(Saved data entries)
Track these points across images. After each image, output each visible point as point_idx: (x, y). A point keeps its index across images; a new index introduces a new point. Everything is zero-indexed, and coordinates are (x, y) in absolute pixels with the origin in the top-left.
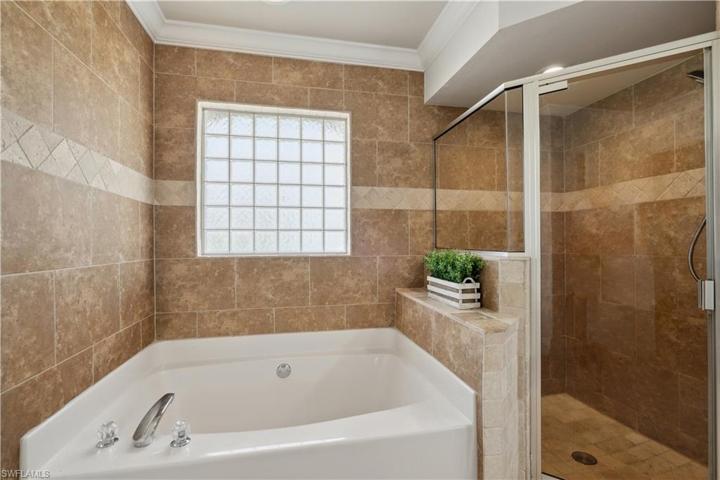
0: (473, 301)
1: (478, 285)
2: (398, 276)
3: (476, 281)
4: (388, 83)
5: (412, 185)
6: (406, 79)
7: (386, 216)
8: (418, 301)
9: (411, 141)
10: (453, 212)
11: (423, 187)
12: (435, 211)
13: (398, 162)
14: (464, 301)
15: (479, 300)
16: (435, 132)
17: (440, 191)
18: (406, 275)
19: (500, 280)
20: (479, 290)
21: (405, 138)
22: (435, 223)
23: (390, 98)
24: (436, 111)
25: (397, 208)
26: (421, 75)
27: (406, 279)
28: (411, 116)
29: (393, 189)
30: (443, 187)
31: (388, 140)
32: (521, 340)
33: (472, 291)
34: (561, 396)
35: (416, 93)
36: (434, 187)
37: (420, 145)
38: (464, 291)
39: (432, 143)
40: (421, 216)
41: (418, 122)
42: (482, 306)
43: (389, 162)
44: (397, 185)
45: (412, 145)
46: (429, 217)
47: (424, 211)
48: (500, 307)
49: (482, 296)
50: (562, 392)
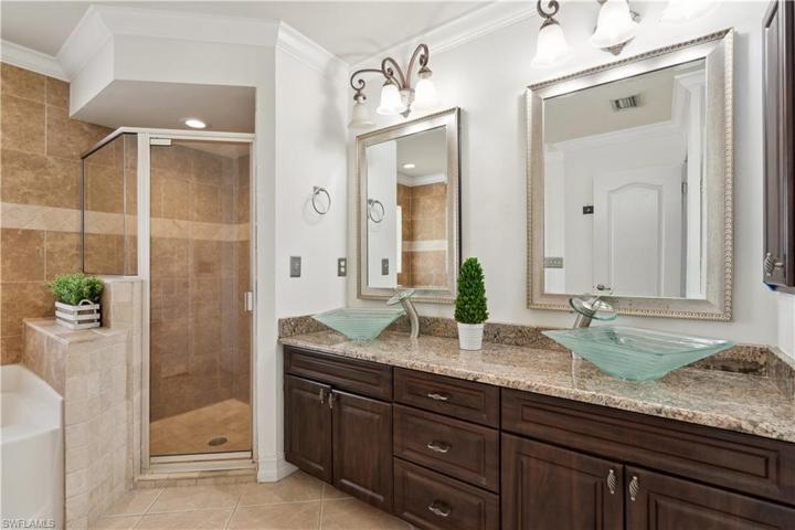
0: (92, 321)
1: (97, 306)
2: (27, 305)
3: (95, 302)
4: (14, 82)
5: (48, 204)
6: (43, 84)
7: (9, 237)
8: (38, 328)
9: (48, 153)
10: (107, 236)
11: (66, 207)
12: (83, 234)
13: (28, 176)
14: (80, 322)
15: (98, 320)
16: (85, 149)
17: (89, 214)
18: (40, 303)
19: (113, 300)
20: (98, 311)
21: (41, 150)
22: (82, 247)
23: (16, 101)
24: (86, 128)
25: (26, 228)
26: (67, 86)
27: (40, 308)
28: (49, 126)
29: (20, 206)
30: (93, 209)
31: (12, 149)
32: (129, 349)
33: (91, 312)
34: (227, 402)
35: (56, 104)
36: (82, 207)
37: (62, 161)
38: (80, 313)
39: (80, 161)
40: (63, 238)
41: (60, 136)
42: (101, 325)
43: (13, 174)
44: (26, 202)
45: (50, 159)
46: (75, 240)
47: (67, 233)
48: (112, 323)
49: (101, 316)
50: (230, 397)
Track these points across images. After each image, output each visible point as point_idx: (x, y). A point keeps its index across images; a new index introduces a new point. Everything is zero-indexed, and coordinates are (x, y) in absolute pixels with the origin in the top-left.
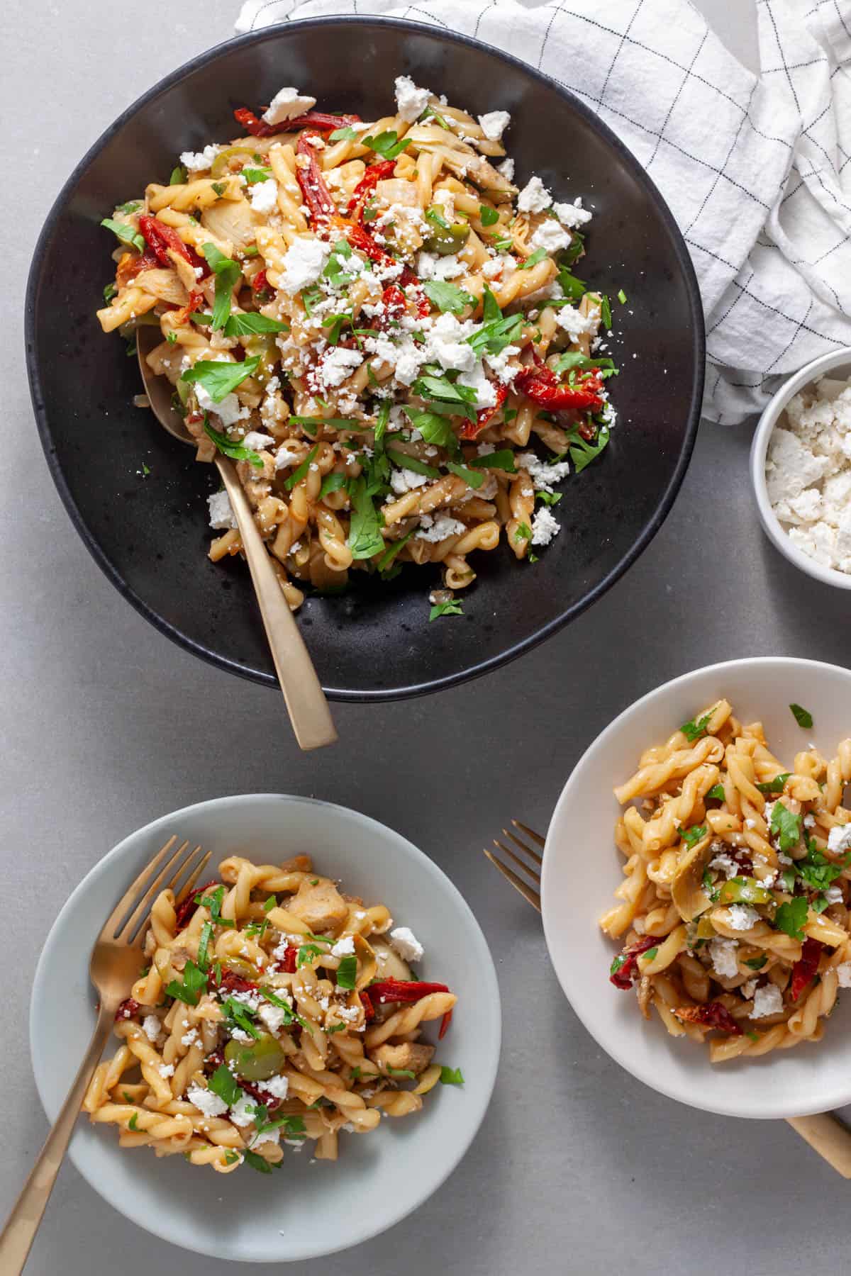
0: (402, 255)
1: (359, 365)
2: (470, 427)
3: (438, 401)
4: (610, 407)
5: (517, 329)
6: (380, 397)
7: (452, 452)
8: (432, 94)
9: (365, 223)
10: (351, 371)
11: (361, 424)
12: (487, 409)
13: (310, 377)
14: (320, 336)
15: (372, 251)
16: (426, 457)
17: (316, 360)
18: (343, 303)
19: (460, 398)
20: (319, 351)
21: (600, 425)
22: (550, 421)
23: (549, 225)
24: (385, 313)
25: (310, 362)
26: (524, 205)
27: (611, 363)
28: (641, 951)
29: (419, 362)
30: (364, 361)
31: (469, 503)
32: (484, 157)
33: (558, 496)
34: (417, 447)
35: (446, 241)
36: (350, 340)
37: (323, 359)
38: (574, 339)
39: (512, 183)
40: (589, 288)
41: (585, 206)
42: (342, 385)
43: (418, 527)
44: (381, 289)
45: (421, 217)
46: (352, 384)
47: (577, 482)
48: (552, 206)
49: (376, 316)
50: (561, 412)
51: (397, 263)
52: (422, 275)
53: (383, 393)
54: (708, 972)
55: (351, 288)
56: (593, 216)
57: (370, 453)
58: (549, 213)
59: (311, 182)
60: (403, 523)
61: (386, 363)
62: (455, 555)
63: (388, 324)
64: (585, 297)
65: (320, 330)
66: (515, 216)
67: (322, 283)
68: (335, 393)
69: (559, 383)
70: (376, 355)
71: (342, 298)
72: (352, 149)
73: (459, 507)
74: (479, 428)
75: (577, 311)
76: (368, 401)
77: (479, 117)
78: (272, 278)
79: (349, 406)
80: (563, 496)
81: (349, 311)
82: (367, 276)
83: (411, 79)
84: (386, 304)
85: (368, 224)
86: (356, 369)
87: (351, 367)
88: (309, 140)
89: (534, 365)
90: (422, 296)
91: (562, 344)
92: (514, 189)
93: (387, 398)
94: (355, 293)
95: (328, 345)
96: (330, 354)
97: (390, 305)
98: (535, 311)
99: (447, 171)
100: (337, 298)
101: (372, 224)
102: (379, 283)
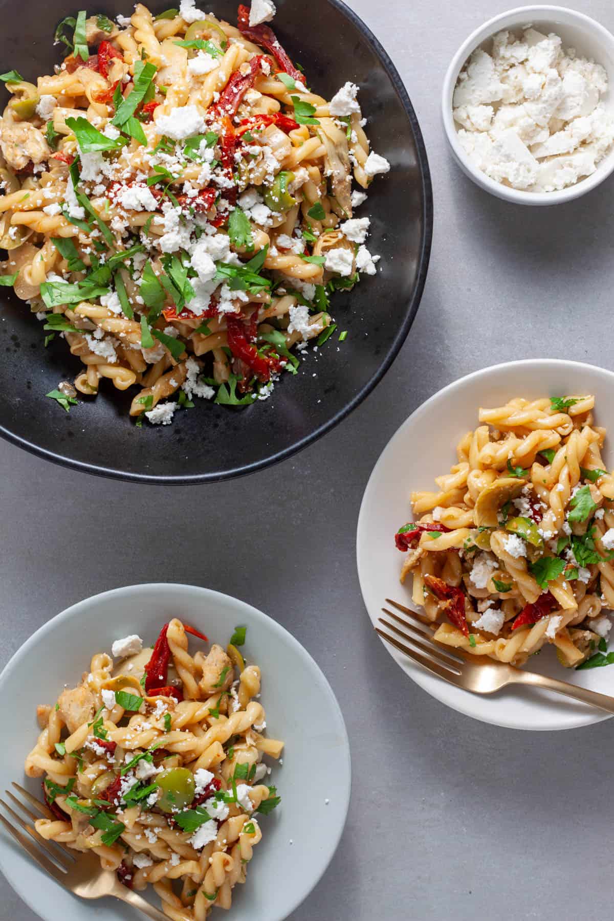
0: (240, 179)
1: (149, 210)
2: (172, 312)
3: (170, 278)
4: (272, 386)
5: (259, 288)
6: (141, 240)
7: (151, 313)
8: (359, 111)
9: (241, 139)
10: (140, 209)
11: (114, 242)
12: (192, 312)
13: (117, 186)
14: (147, 172)
15: (226, 158)
16: (134, 300)
17: (130, 181)
18: (178, 168)
19: (182, 290)
20: (138, 179)
21: (256, 391)
22: (229, 359)
23: (348, 254)
24: (194, 199)
25: (127, 179)
26: (346, 227)
27: (297, 364)
28: (428, 530)
29: (182, 246)
30: (154, 211)
31: (133, 351)
32: (351, 177)
33: (191, 405)
34: (135, 289)
35: (273, 197)
36: (160, 193)
37: (134, 185)
38: (290, 329)
39: (353, 209)
40: (330, 311)
41: (377, 264)
42: (128, 211)
43: (91, 332)
44: (206, 184)
45: (275, 169)
46: (132, 216)
47: (209, 409)
48: (360, 244)
49: (187, 195)
50: (239, 361)
51: (233, 180)
52: (240, 203)
53: (145, 240)
54: (465, 575)
55: (191, 165)
56: (375, 275)
57: (102, 262)
58: (355, 247)
59: (236, 85)
60: (85, 320)
61: (163, 226)
62: (97, 370)
63: (188, 206)
64: (322, 314)
65: (150, 169)
66: (335, 229)
67: (180, 144)
68: (119, 210)
69: (254, 343)
70: (163, 216)
71: (181, 164)
72: (282, 94)
73: (126, 347)
74: (177, 318)
75: (308, 316)
76: (133, 235)
77: (373, 152)
78: (158, 112)
79: (118, 225)
80: (194, 408)
81: (176, 175)
82: (207, 168)
83: (358, 91)
84: (200, 195)
85: (242, 141)
86: (145, 211)
87: (143, 207)
88: (263, 62)
89: (249, 318)
90: (227, 213)
91: (280, 325)
92: (350, 214)
93: (144, 246)
94: (191, 169)
95: (145, 181)
96: (140, 186)
97: (201, 198)
98: (285, 291)
99: (321, 162)
100: (179, 162)
101: (243, 144)
102: (209, 180)
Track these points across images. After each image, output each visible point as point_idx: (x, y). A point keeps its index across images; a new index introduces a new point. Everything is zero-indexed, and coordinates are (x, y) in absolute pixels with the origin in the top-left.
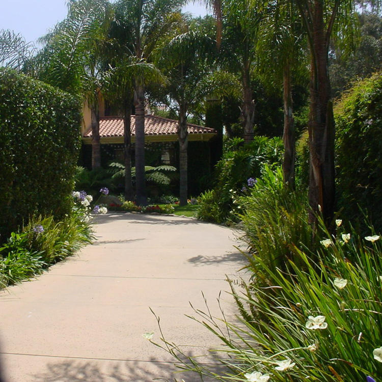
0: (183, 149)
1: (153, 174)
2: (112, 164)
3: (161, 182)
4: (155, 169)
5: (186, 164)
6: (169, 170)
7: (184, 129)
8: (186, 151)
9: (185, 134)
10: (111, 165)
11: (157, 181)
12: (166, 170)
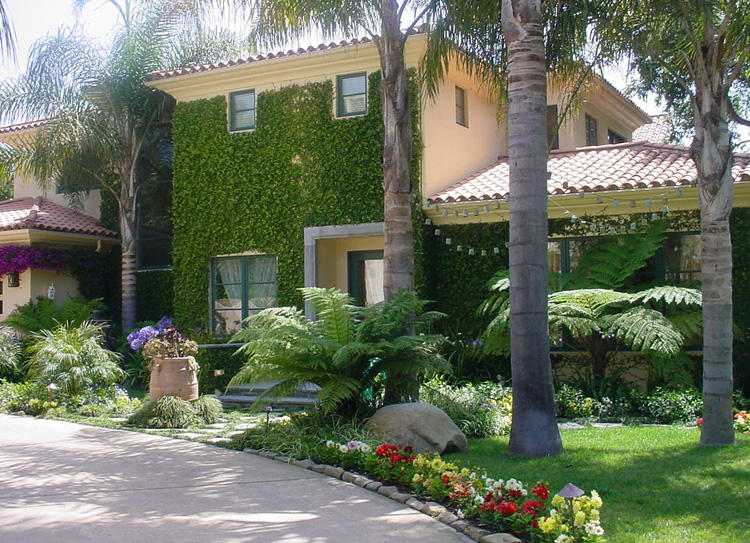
0: (711, 218)
1: (624, 316)
2: (501, 282)
3: (647, 343)
4: (632, 297)
5: (729, 276)
6: (678, 301)
7: (716, 138)
8: (726, 224)
9: (719, 160)
10: (495, 287)
11: (637, 341)
12: (669, 300)
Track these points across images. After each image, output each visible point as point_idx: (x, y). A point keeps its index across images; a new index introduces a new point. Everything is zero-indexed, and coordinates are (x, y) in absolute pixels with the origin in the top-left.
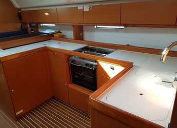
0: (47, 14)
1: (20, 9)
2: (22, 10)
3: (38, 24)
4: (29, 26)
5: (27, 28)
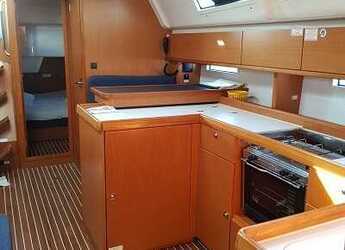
0: (221, 43)
1: (170, 31)
2: (174, 32)
3: (200, 65)
4: (180, 67)
5: (177, 71)
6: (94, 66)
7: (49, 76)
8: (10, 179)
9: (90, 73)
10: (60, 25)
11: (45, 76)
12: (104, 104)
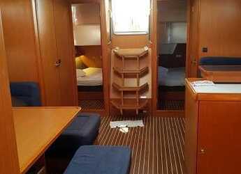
6: (205, 50)
7: (180, 56)
8: (145, 123)
9: (202, 55)
10: (185, 22)
11: (177, 56)
12: (206, 79)
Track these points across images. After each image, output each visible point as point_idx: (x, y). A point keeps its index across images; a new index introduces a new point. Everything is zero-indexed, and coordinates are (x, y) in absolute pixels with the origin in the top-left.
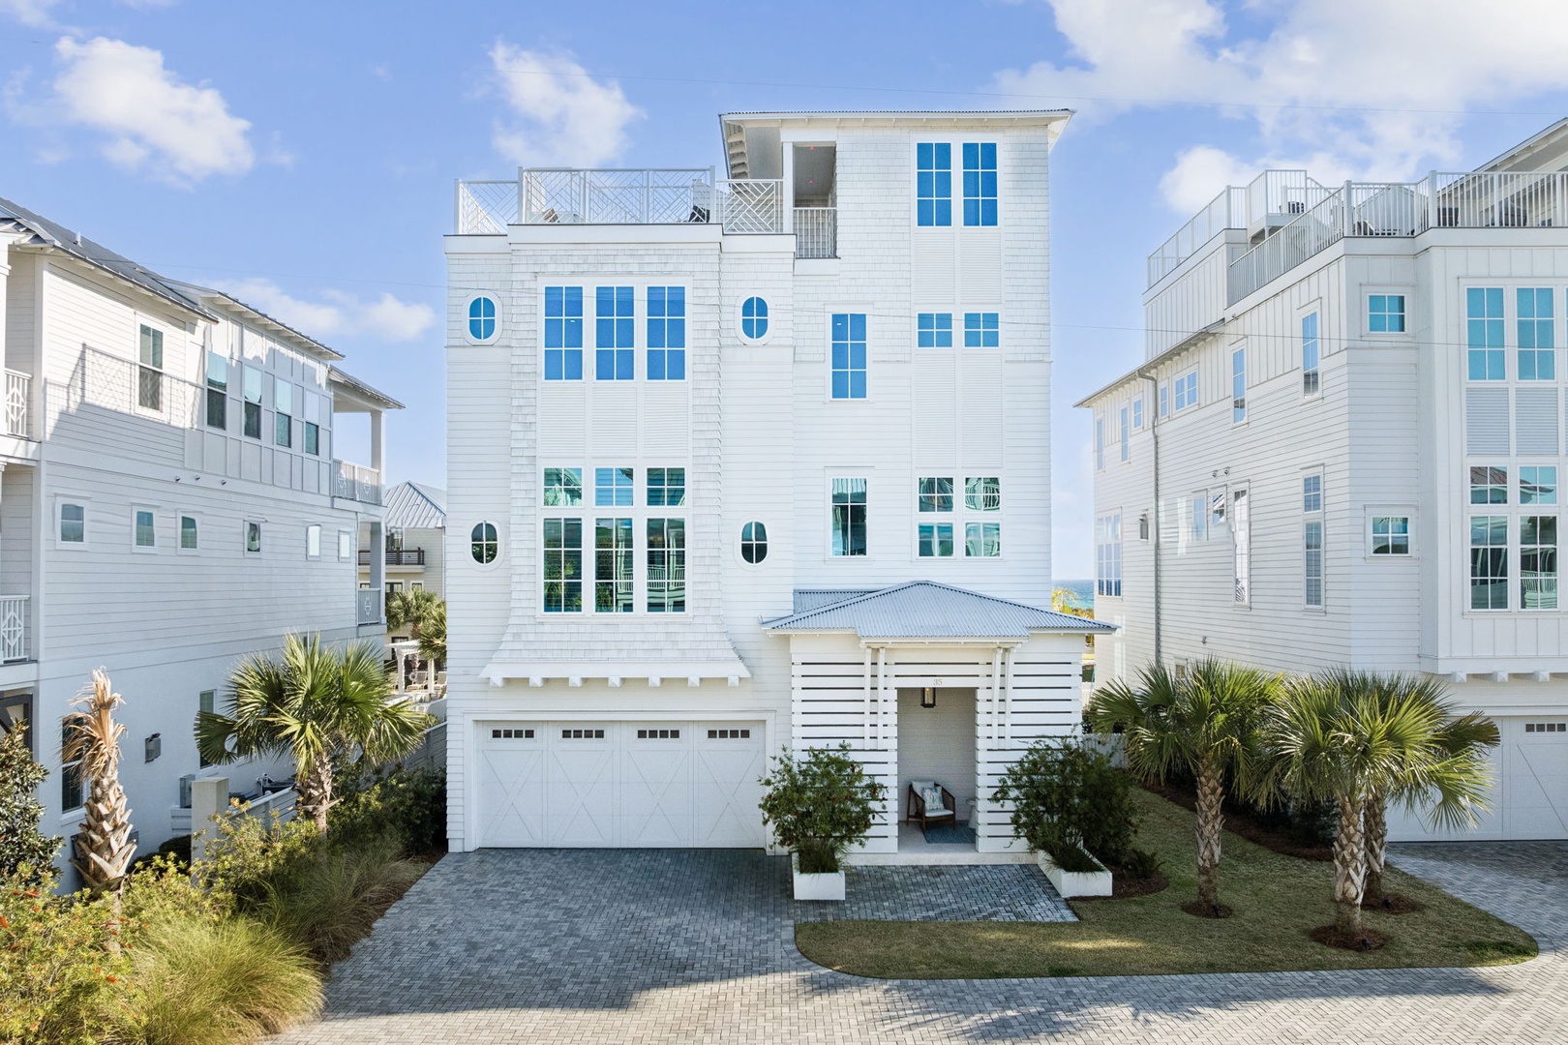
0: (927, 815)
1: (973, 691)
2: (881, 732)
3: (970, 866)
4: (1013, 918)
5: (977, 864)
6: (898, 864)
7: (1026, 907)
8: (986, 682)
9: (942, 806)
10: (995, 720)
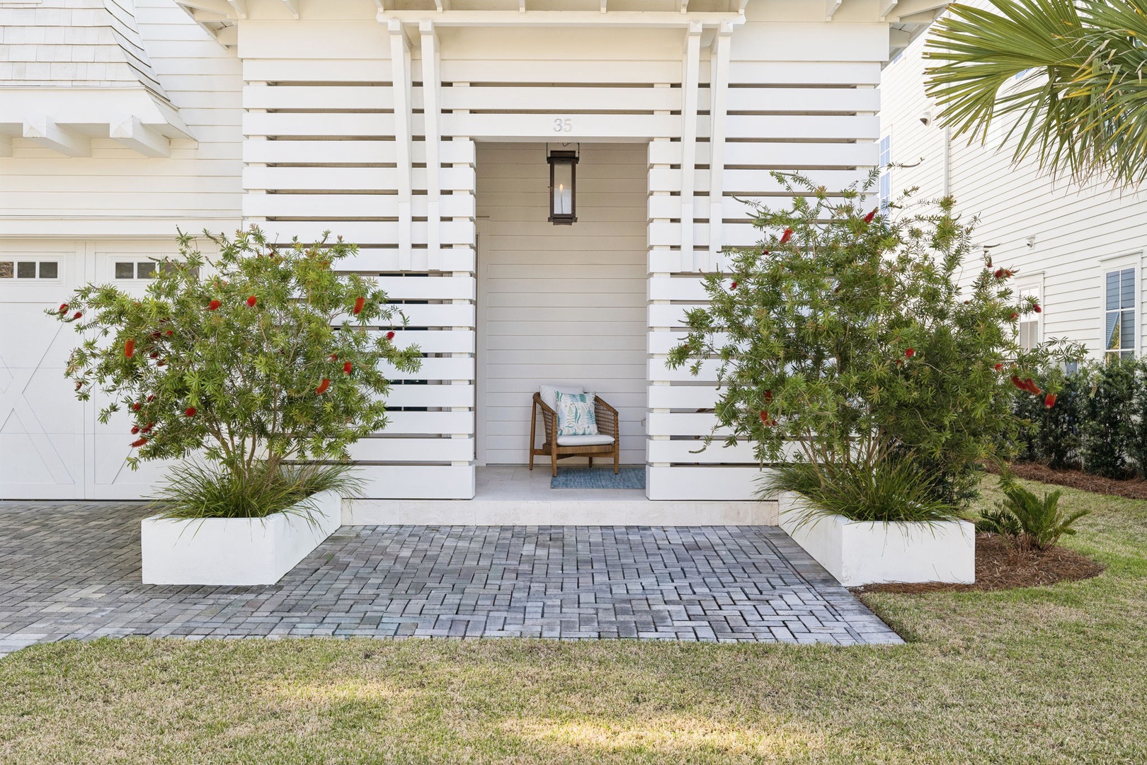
0: (561, 441)
1: (639, 148)
2: (433, 233)
3: (627, 527)
4: (706, 633)
5: (647, 524)
6: (471, 522)
7: (747, 607)
8: (668, 126)
9: (594, 428)
10: (687, 208)
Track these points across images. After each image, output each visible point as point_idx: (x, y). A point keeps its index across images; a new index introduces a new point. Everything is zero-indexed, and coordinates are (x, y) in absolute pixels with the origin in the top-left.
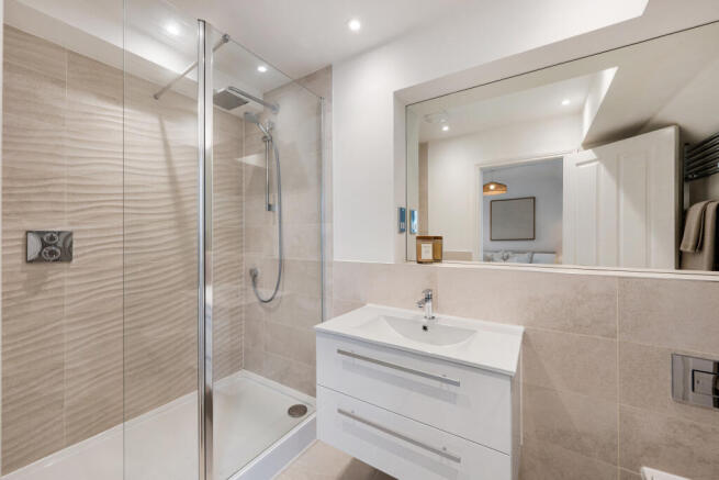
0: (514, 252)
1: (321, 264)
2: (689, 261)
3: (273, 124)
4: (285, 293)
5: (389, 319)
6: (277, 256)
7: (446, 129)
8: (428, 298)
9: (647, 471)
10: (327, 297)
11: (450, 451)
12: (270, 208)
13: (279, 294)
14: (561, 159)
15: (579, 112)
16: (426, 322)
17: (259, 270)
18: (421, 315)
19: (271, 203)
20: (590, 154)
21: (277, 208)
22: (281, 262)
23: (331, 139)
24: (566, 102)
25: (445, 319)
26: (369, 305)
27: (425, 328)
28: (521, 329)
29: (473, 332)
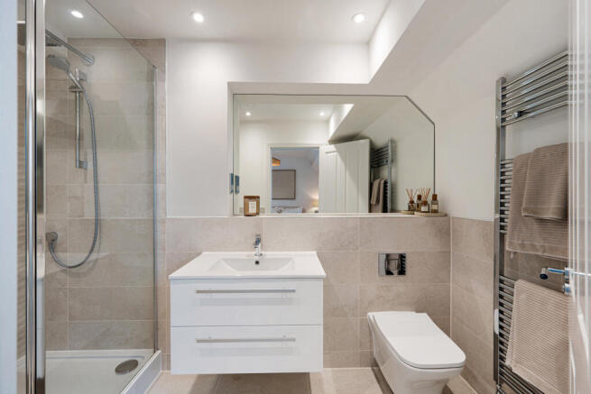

__WHAT IS EXPECTED__
Copy out the lines from the one with "6: (94, 66)" through the one with "12: (206, 79)", both included. Leave out any pictures.

__ANSWER BOX__
6: (94, 66)
7: (49, 76)
8: (10, 179)
9: (90, 73)
10: (60, 25)
11: (45, 76)
12: (104, 104)
6: (205, 50)
7: (180, 56)
8: (145, 123)
9: (202, 55)
10: (185, 22)
11: (177, 56)
12: (206, 79)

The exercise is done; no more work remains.